# Pokemon Sword and Shield gone Techno?



## Clouds Weep Snowflakes (Feb 24, 2019)

If you didn't know yet, Pokemon's 8th generation will be out of the Nintendo Switch in November; but one thing is a bit disturbing for me-the GYM leader music:




As a Classical music fan (how surprising...), I just can't stand this; I mean, why no piano like the Dialga/Plakia battle in Diamond/Pearl/Platinum? No offense of you like it (highly unlikely on this forum), but anything that has to do with Electronic Music makes my head hurt...and now on a game I'm going to sit hours to play? Not to mention the female characters have gone way too revealing...


----------



## Jacck (Dec 24, 2017)

turn off the ingame music, keep just the game sounds, and play classical instead.


----------



## Clouds Weep Snowflakes (Feb 24, 2019)

Jacck said:


> turn off the ingame music, keep just the game sounds, and play classical instead.


lol
Well, I hope the route and city themes will be better, and what about female characters getting really immodest? I mean, that swimsuit...


----------



## BrahmsWasAGreatMelodist (Jan 13, 2019)

Bro I also dig the Dialga/Palkia battle music. Also the Gen IV Bike Music. Actually, I just love a lot of Pokemon music. I agree with you; the older stuff (Gens I - IV) tends to be better. Maybe it's just nostalgia


----------

┄┄┄┄┄┄

**Written task**
Rewrite the thread from "As a Classical" to "(Dec 24, 2017)", putting "harpsichord" where "piano" stands.

**Dataset excerpt**
┄┄┄┄┄┄

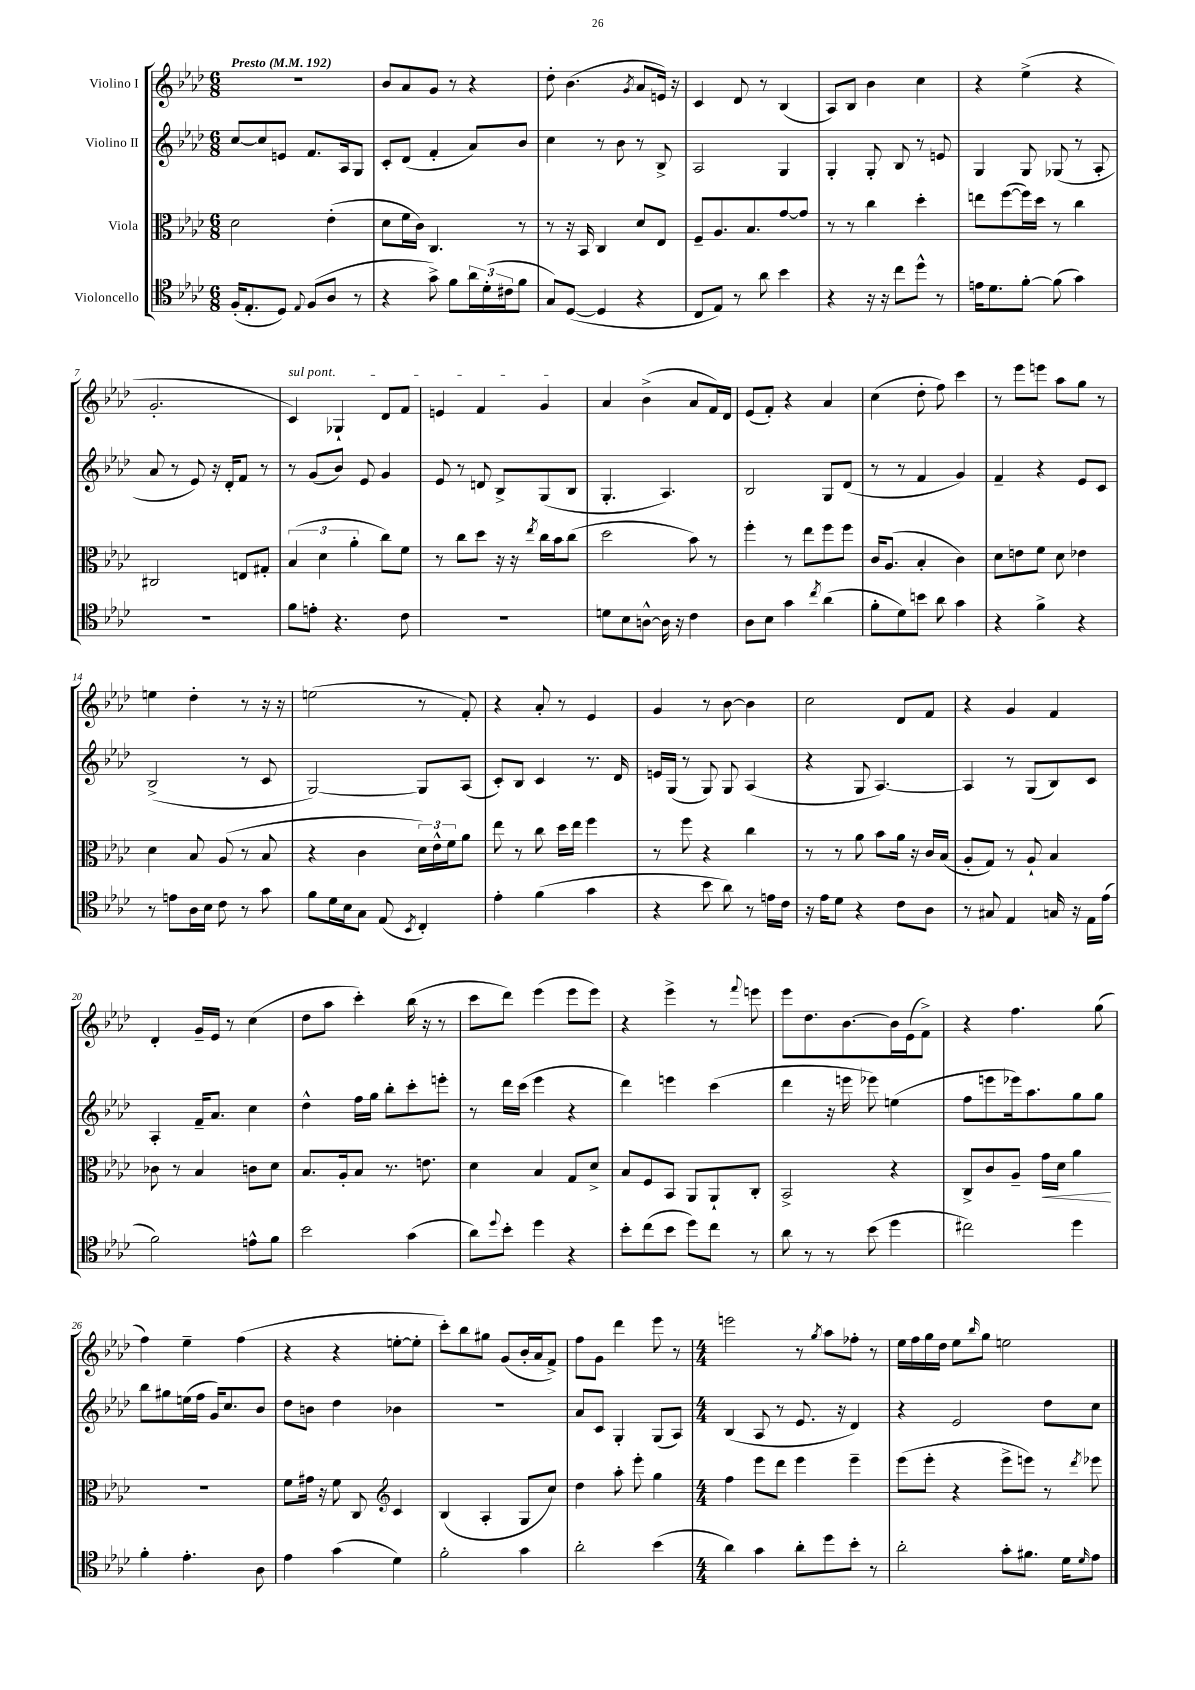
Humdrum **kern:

┄┄┄┄┄┄

**Complete response**
As a Classical music fan (how surprising...), I just can't stand this; I mean, why no harpsichord like the Dialga/Plakia battle in Diamond/Pearl/Platinum? No offense of you like it (highly unlikely on this forum), but anything that has to do with Electronic Music makes my head hurt...and now on a game I'm going to sit hours to play? Not to mention the female characters have gone way too revealing...


----------



## Jacck (Dec 24, 2017)